Readable PDO mapping: https://github.com/ipa320/canopen_test_utils/blob/indigo-devel/scripts/schunk_mapping.py

Readable candumps: https://gist.github.com/ipa-mdl/fa95d202dd67eca9a4d32a446109eda1

@SCHUNK-Osswald: please note we use as velocity scaling of 1/250 deg/s to fit into the 16 bit command

SCHUNK-Osswald commented 7 years ago

Just a quick query: I got 2 separate log files from Frank Friedrichs: arm_right_quick_stop and arm_right_quick_stop2

Whats the difference / story / symptomatic behind? Is one file the "ok-case" and the other the "failure" case?

floweisshardt commented 7 years ago

I just saw that I get the following error while beeing connected through USB to the PRL in the MTS Software:

Modul 10 wird initalisiert
Modul 10 antwortet GET_CONFIG -> Modulinformation
    -> Modultyp: PRL+ 100
    -> Bestellnummer: 306922
    -> Software Version: 0.63
    -> Protokoll Version: 3
    -> Platine Version: 6.11
    -> 2013-07-04 09:53:54 PTAo
Modul 10 antwortet GET_CONFIG -> Konfiguration: Falsche Daten CRC!

Is this ok or might that be a hint for the error?

floweisshardt commented 7 years ago

@SCHUNK-Osswald: the two files are related to the output shown in the original post of this ticket (links to gist). In both cases it was not possible to move the modules.

mathias-luedtke commented 7 years ago

@SCHUNK-Osswald: just different tries, the SDO error are just consequential, the major problem is:

(1473066397.980450)  can2  3B5   [8]  61 CD FE FF 00 00 00 00 # actual positon and velocity
(1473066397.981448)  can2  1B5   [3]  61 CD FE # status word and operation mode

SCHUNK-Osswald commented 7 years ago

OK, thx - I will eventually have to read this longish thread then ;-)

Your question regarding the wrong Data CRC is most likely not a good hint at the error. But I will take that into cosideration anyway.

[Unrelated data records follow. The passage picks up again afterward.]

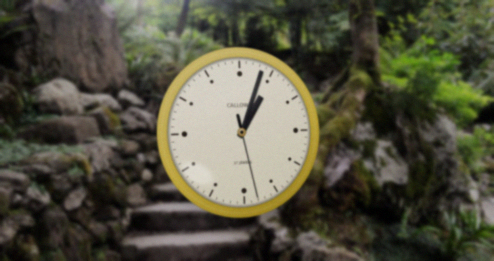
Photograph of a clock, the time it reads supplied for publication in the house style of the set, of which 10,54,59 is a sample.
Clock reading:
1,03,28
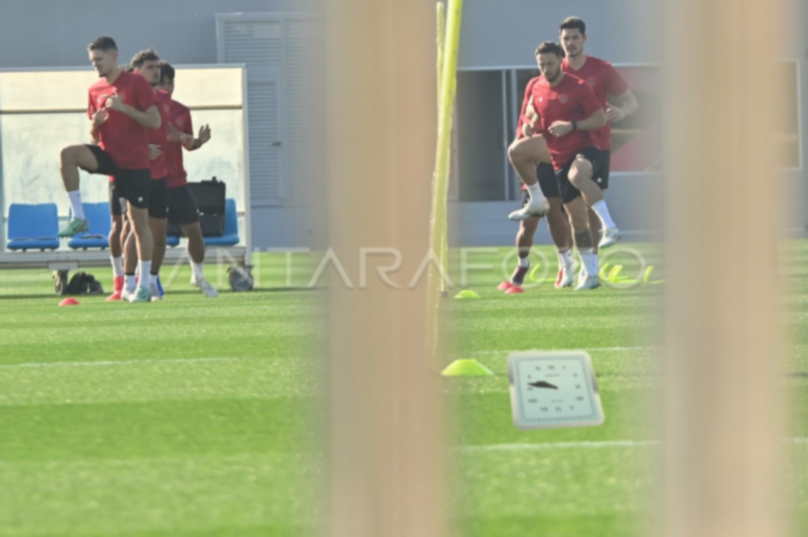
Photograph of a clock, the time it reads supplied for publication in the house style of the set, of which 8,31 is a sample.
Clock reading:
9,47
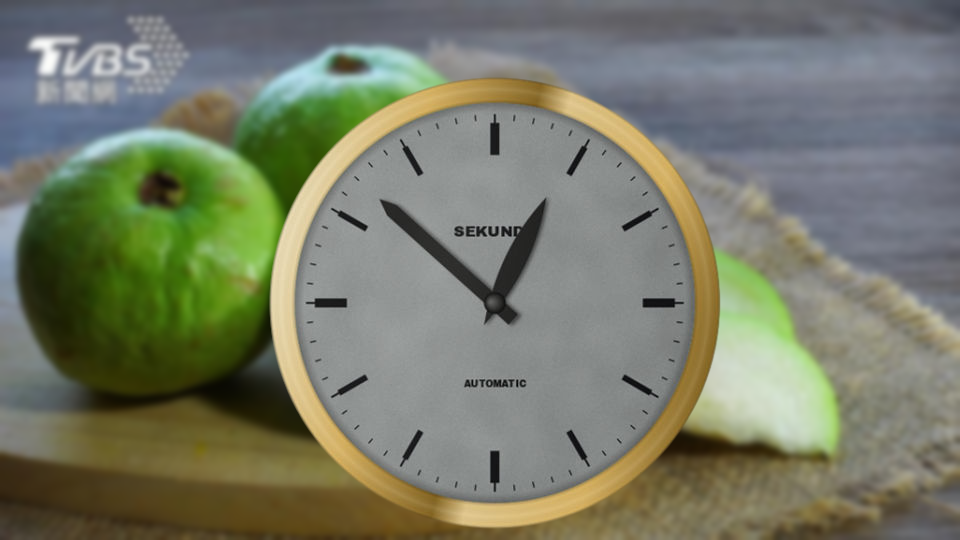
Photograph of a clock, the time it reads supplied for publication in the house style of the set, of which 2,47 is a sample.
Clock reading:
12,52
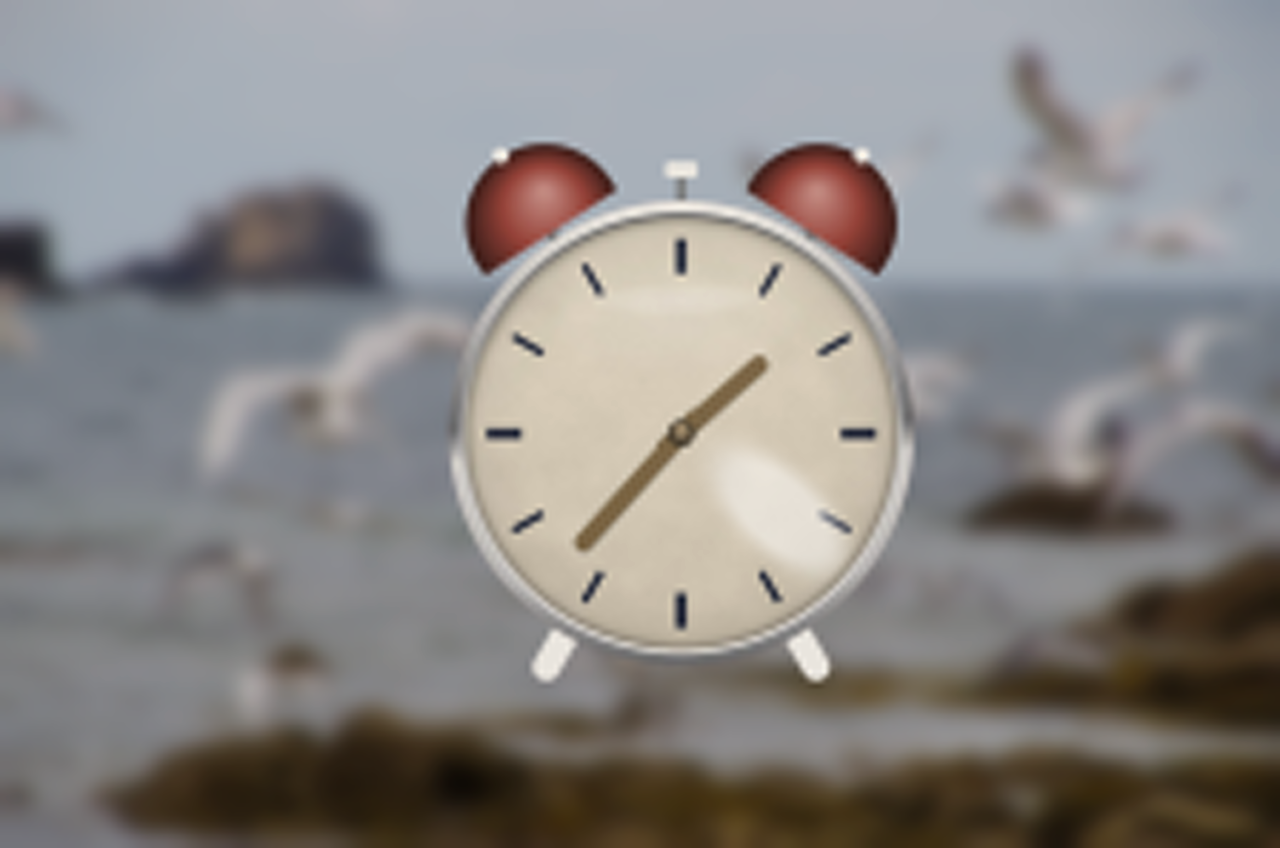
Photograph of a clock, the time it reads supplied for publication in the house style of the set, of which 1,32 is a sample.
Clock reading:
1,37
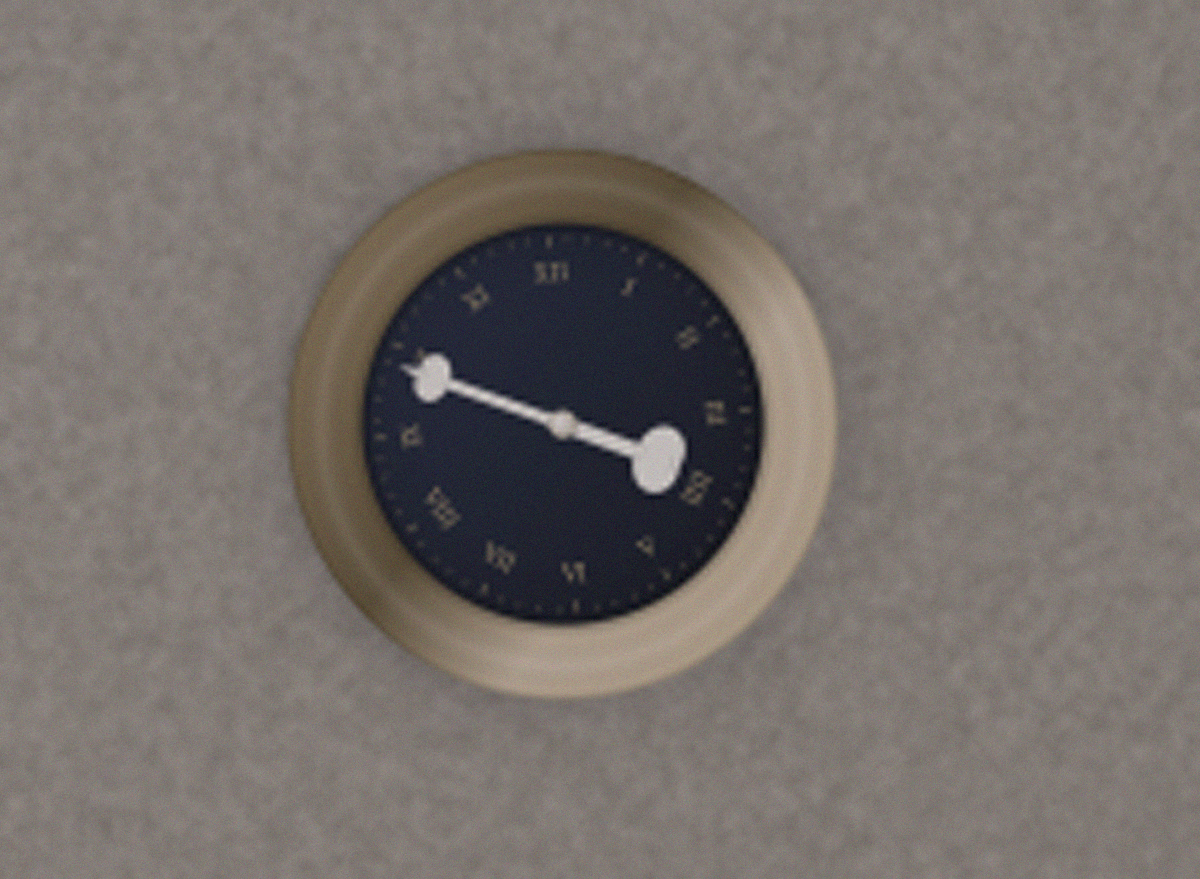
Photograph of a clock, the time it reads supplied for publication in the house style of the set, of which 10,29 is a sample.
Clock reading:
3,49
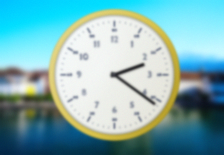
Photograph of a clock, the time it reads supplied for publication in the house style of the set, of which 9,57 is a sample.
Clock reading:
2,21
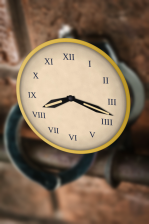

mathias-luedtke commented 7 years ago

@ipa-fmw: You could test the arm without node 53, just to make sure

floweisshardt commented 7 years ago

running without 53 doesn't solve the problem. here's the candump with one time "init" and one time "recover". Both calls succeeded but after approximately 1sec all modules report an error again

Could not read error error_register

floweisshardt commented 7 years ago

if I randomly uncomment just one module, I cannot initialize the chain. If I randomly uncomment 3-4 modules (that means 2-4 are active) the chances are better to be able to initialize. Even though the chain is principally working, it is most often not longer than 10sec working without hearing the brakes switch in and recovering is needed.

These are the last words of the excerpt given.